== EXERCISE REQUIREMENTS ==
A bare number is the expected answer: the count of lines in the records that contain the word "exam".

------------------------------------------------------------

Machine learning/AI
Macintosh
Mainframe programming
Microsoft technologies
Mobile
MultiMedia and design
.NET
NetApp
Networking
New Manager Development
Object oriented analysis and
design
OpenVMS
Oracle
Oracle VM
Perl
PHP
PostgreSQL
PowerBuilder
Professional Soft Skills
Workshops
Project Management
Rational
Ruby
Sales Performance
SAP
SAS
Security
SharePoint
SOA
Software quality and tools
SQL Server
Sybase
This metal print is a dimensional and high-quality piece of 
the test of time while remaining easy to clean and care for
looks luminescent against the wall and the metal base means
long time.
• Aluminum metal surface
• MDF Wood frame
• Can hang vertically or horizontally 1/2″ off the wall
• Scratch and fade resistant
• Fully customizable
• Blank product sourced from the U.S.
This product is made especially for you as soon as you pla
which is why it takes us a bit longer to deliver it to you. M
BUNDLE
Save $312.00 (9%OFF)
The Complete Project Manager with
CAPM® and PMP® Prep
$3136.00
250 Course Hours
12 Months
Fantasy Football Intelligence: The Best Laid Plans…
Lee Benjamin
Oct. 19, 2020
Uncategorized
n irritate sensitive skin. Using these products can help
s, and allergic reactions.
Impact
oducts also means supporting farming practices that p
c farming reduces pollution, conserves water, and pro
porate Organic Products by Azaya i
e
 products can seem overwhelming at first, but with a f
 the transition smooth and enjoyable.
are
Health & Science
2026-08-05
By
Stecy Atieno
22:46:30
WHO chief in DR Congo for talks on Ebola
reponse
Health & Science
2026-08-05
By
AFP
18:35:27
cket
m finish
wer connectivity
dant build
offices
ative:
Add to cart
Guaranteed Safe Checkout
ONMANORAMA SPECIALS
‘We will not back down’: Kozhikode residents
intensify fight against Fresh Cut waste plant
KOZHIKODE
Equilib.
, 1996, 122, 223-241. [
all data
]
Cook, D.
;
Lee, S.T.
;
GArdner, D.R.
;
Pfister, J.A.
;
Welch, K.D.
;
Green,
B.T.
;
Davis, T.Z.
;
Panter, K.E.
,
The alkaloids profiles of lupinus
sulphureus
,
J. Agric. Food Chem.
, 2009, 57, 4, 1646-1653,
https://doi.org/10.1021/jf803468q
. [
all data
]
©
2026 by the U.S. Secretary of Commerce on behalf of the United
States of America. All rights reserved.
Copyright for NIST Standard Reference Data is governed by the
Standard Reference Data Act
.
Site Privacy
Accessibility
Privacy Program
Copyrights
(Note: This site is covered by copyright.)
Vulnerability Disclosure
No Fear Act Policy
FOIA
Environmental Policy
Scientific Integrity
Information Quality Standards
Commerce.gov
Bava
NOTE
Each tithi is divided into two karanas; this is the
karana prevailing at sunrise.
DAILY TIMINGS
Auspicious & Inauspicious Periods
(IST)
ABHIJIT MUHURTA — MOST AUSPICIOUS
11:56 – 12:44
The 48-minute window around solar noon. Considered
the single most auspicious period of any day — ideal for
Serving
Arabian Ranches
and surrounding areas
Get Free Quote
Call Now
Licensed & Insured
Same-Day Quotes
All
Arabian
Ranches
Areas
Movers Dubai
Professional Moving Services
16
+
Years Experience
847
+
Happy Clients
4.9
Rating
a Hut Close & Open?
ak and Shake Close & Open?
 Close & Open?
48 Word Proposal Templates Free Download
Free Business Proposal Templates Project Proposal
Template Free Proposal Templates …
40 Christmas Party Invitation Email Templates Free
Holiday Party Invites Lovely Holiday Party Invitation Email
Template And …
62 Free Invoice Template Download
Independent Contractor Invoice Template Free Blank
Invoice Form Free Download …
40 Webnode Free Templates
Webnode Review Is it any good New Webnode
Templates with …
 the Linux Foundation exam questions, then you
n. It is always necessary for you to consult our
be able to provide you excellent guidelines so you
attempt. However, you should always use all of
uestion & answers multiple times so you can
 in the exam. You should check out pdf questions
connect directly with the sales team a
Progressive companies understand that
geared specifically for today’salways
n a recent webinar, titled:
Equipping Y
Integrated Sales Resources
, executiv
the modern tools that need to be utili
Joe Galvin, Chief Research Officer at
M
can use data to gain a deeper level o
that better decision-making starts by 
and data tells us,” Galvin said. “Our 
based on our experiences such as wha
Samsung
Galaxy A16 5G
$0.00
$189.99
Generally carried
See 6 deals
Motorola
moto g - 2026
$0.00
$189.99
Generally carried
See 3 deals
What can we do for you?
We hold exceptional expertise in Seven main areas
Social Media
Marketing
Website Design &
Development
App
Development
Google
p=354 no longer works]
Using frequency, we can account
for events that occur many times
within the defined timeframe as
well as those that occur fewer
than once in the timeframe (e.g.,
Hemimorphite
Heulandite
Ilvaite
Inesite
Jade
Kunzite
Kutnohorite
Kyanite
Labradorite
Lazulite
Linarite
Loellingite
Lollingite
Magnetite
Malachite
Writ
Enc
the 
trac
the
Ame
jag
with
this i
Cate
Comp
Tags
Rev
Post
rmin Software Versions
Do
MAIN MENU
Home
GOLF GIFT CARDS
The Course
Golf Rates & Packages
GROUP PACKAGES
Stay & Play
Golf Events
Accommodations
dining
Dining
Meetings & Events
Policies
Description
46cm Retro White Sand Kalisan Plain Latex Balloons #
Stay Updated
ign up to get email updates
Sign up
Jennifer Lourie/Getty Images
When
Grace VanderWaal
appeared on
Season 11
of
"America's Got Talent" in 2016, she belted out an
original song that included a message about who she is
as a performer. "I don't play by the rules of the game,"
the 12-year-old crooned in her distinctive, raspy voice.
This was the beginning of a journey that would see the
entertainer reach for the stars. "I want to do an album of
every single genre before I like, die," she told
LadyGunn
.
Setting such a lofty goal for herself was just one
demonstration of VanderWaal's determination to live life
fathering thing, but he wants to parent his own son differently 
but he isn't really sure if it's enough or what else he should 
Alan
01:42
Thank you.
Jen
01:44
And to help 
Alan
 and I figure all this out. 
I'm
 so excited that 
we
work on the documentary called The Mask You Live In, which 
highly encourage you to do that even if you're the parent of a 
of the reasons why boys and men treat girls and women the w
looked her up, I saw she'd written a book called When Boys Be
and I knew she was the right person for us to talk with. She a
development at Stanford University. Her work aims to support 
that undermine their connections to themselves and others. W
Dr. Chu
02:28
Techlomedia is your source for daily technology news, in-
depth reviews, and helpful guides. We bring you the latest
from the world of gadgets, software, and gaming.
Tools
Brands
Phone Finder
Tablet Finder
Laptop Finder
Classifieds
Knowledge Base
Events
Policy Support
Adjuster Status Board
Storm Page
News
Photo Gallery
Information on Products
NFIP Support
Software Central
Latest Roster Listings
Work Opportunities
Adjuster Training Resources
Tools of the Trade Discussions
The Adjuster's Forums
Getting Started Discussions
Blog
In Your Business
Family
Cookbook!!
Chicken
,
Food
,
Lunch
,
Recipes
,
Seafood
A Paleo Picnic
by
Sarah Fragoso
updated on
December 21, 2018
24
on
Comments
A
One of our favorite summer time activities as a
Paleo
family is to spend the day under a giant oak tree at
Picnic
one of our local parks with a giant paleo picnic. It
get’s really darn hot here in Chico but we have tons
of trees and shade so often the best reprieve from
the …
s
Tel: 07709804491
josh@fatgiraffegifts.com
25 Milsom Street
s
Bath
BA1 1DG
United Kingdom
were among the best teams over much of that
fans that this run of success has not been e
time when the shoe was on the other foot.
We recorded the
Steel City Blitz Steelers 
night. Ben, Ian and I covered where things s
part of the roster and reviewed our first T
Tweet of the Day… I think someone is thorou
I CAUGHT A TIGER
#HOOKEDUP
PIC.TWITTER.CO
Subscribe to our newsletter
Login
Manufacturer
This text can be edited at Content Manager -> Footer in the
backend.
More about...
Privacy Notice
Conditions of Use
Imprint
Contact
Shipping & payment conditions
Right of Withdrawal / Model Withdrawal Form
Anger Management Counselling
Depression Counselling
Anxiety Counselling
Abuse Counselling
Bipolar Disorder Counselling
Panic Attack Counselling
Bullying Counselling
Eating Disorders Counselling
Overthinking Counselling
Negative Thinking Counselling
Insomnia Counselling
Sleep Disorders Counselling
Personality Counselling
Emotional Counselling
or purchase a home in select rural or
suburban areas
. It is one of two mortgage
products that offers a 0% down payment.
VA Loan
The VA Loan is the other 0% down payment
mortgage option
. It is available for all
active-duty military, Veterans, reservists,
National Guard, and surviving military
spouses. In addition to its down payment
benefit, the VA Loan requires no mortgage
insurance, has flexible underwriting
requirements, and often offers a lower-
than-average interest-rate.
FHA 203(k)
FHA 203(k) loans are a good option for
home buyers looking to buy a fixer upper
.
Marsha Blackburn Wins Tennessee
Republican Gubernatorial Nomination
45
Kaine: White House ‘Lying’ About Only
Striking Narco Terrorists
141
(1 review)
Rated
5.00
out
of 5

------------------------------------------------------------

== RESPONSE TO THE EXERCISE ==
2